Tax-and-Spend Pressure Builds Inexorably

by James A. Bacon

There are two items in the news today indicating that pressure for more spending and taxes will be remorseless in the 2019 General Assembly session: (1) The Virginia Retirement System board of trustees has lowered the expected rate of return on its $82.3 billion investment portfolio, requiring $215.6 million-per-year additional contributions from state and local governments, and (2) the Virginia Board of Education has approved changes to the Standards of Quality for Virginia public schools that would require $950 million more in state support to meet. And that doesn’t include increased demands from Medicaid, the program that ate Virginia’s budget; higher education where state support is the only thing restraining runaway tuition increases; or more money to meet the state’s burgeoning mental health needs.

First, the VRS. Last year the retirement system for public-employee and teacher pensions earned a 6.7% return on investment: not shabby but below the 7% assumption used to calculate contributions from state and local governments. In recognition of poorer investment prospects in an era of super-low interest rates, the board reduced its assumed rate of return to 6.75%. To make up the difference, state and local governments will have to contribute $215.6 million a year more during the two years of the next Biennial budget, reports the Richmond Times Dispatch.

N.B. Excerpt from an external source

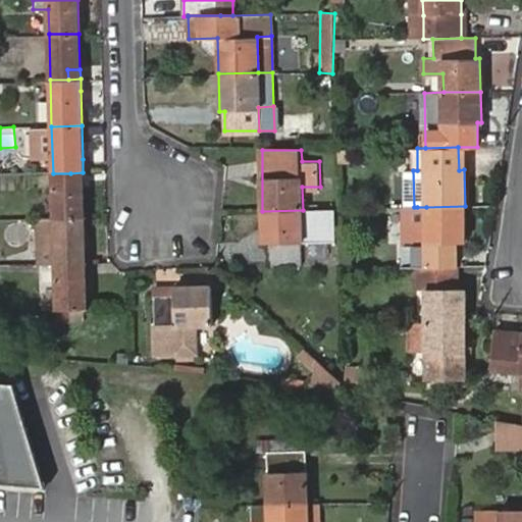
[(83,172),(70,173),(70,183),(83,183),(83,172)]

“I know it’s going to take more money out of the budget, but it’s the right thing to do,” Secretary of Finance Aubrey Layne told the RTD.

Layne’s logic is impeccable. The time to put money into the system is when the economy is growing. A recession may not be imminent, but history says one is inevitable at some point. Investment returns crash during recessions just as state and local tax revenues dry up. The time to fix the problem is now.

Second, the SOQs. The State Board of Education unanimously approved changes to the Standards of Quality (SOQs) which set standards for inputs into public school systems such as teacher-student ratios, staff support, and the like. The state is required to revise these standards periodically, and in this round the BOE says that $950 million yearly in state support will be needed to fund more reading teachers, smaller class sizes, and more money for schools with large percentages of poor kids. While the General Assembly has not always fully funded the SOQs, the new, more expensive standards will put intense pressure on the legislature to increase spending.

Meanwhile, increased Medicaid spending is on autopilot. Health care costs increase significantly every year, and so does Medicaid spending along with it — and that doesn’t account for continued to tweaks that inevitably expand the scope and cost of the program. Among other challenges, the General Assembly, after increasing Medicaid reimbursement rates to hospitals, now must deliver on promises to increase reimbursement rates for physicians to the tune of tens of millions of dollars a year, maybe more.

And let us not forget higher education. By jacking up state support for institutions of higher education for roughly $50 million last year, the General Assembly browbeat Virginia’s universities into not increasing their tuitions. But the ambitions of Virginia’s public universities remain undiminished and cost pressures in higher education are as relentless as ever. The General Assembly will be caught between a rock and a hard place: Increase state support by another eight-digit figure or face the fallout from another round of aggressive tuition increases, which the universities will blame entirely on lawmakers.

Virginia also faces intense pressure to “do something” (which means spend more money) to address the rising incidence of mental illness and opiate addiction. The social problem and the hardships it creates are all too real. I do not under-estimate it one bit. (I’m reading Beth Macey’s book, “Dopesick,” and it’s terrifying.) The solutions are less than obvious, and the predictable (and not illogical) response is to “invest” more money in mental-health and addiction-recovery services. The easiest thing to do is spend more money on more government programs, so that’s what we’ll do.

How will Virginia pay for all this? I know the answer, and so do you. Higher taxes. I’m confident that Northam is trying to figure out right now which tax hikes will go down the easiest. Unless Republicans pull off a miracle upset in November’s elections, Democrats will control the state Senate, the House, and the Governor’s Office. Even if the GOP does defy predictions, Republicans don’t have the intellectual firepower to resist. Hide your wallets. A tax hike looks inevitable.